__INPUT__:
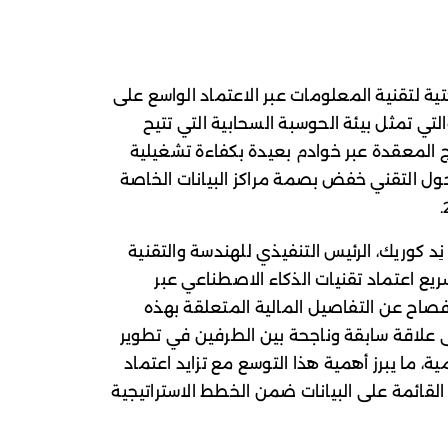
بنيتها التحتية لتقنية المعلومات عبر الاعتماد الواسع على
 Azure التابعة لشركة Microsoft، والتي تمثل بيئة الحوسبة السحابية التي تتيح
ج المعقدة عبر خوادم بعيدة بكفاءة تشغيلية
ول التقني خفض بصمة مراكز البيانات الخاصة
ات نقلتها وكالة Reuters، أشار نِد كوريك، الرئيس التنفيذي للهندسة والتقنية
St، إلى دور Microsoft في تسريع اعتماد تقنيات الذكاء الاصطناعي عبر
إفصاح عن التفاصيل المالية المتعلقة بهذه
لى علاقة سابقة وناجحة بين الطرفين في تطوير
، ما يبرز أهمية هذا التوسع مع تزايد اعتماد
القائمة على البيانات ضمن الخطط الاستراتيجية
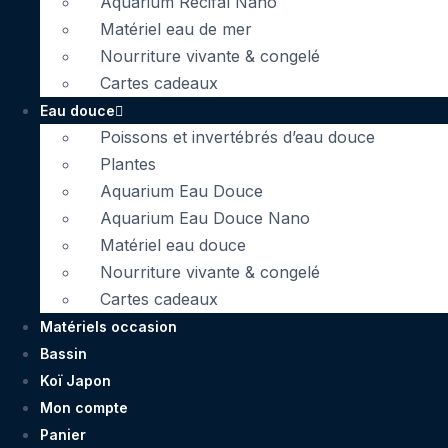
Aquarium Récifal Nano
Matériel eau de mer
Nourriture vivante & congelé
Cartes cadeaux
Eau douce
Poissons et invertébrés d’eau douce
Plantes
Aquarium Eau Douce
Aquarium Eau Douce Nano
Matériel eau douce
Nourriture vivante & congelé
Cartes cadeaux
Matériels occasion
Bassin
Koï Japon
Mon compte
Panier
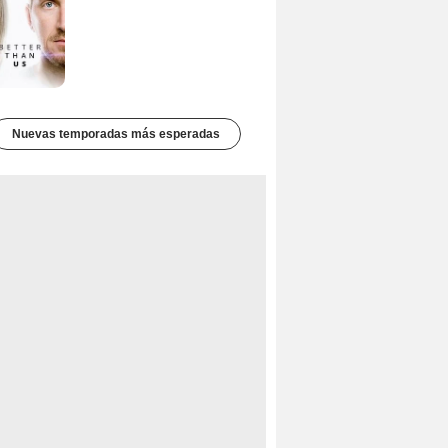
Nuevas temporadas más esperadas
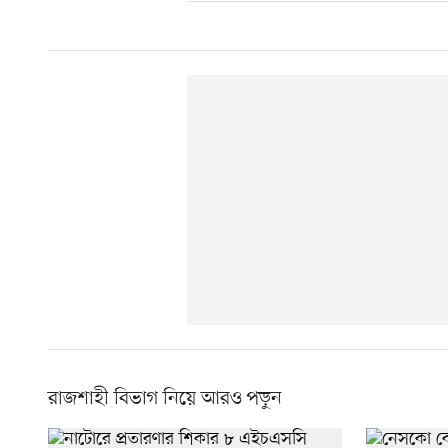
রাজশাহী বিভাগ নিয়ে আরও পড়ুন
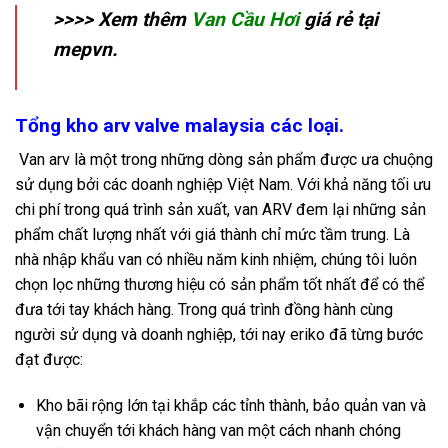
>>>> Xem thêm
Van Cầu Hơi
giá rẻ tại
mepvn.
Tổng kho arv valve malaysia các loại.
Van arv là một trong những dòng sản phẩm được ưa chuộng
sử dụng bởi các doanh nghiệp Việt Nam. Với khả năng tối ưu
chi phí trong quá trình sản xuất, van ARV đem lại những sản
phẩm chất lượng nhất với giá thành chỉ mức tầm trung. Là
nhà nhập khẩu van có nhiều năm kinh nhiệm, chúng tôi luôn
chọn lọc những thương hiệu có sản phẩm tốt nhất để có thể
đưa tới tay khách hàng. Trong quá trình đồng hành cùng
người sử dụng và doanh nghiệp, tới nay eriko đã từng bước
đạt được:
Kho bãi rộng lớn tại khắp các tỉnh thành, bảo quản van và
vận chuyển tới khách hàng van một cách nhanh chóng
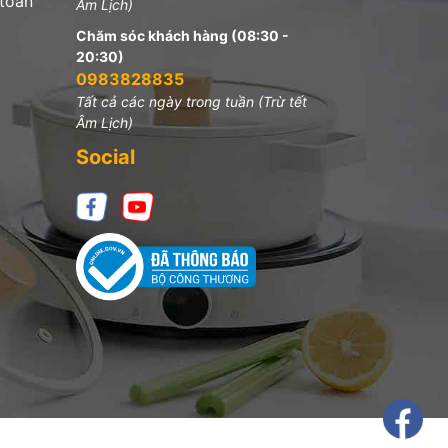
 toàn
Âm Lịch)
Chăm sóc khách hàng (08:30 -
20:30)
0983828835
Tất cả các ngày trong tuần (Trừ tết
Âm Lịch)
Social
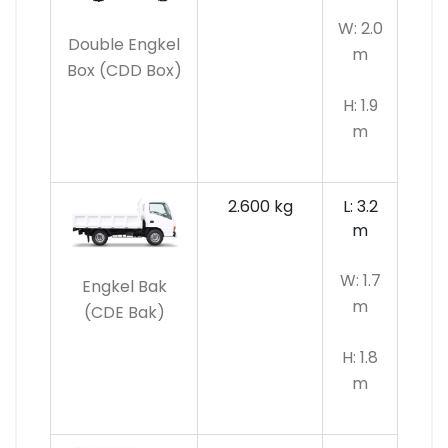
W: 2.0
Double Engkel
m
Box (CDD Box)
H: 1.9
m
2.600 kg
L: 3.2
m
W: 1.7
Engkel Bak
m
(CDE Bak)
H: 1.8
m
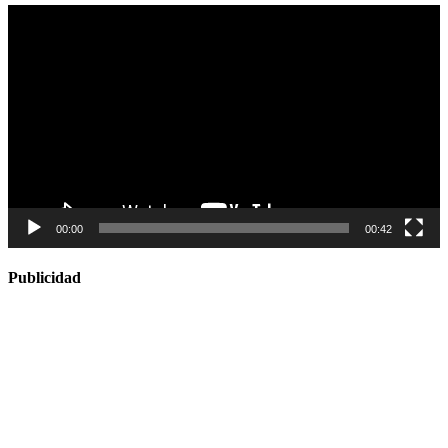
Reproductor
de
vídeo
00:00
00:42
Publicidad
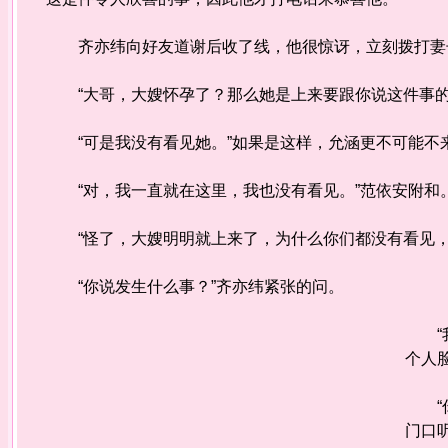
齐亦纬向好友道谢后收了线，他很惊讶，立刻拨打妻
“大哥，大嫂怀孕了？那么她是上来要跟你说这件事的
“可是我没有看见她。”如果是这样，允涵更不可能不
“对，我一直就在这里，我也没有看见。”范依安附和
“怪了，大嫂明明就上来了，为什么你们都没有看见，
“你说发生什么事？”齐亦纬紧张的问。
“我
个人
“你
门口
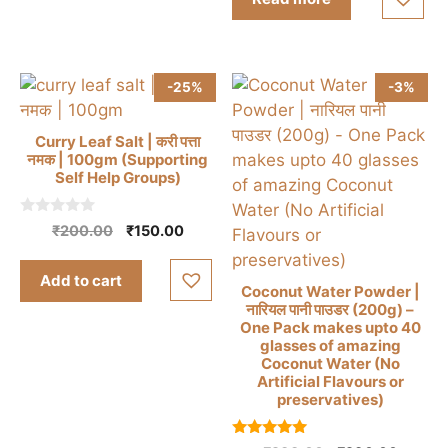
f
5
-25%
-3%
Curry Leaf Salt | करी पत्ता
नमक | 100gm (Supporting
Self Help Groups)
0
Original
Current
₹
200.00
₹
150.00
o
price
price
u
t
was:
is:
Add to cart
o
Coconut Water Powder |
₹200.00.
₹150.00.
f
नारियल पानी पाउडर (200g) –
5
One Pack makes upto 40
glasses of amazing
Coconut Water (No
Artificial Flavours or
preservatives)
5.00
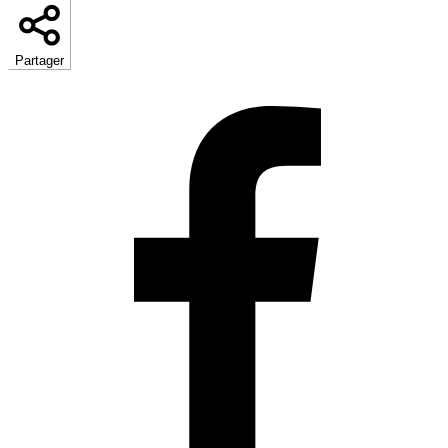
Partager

---

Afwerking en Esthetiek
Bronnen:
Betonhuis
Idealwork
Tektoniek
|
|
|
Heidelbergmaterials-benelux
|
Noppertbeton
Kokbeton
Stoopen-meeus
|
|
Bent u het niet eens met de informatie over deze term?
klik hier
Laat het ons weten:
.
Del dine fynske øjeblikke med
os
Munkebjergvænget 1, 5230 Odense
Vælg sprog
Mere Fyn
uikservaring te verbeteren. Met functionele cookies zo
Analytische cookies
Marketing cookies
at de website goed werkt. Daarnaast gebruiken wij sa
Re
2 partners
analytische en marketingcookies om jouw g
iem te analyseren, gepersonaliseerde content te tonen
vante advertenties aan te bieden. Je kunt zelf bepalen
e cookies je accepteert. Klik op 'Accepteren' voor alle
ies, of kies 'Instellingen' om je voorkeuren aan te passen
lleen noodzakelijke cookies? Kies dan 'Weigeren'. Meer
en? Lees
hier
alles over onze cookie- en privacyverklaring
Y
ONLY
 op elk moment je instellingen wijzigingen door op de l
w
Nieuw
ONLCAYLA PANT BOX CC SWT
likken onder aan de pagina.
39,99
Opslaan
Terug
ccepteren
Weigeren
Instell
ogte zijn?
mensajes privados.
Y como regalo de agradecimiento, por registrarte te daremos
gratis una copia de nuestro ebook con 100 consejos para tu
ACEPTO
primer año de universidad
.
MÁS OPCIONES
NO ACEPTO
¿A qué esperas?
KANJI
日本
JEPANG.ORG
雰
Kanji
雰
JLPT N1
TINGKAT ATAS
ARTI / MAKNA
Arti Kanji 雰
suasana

__EXERCISE__:
Send back an exact copy of only the lines from the line with "بنيتها التحتية لتقنية" up to and including the line with "St، إلى دور" in the data above.

__YOUR RESPONSE__:
بنيتها التحتية لتقنية المعلومات عبر الاعتماد الواسع على
 Azure التابعة لشركة Microsoft، والتي تمثل بيئة الحوسبة السحابية التي تتيح
ج المعقدة عبر خوادم بعيدة بكفاءة تشغيلية
ول التقني خفض بصمة مراكز البيانات الخاصة
ات نقلتها وكالة Reuters، أشار نِد كوريك، الرئيس التنفيذي للهندسة والتقنية
St، إلى دور Microsoft في تسريع اعتماد تقنيات الذكاء الاصطناعي عبر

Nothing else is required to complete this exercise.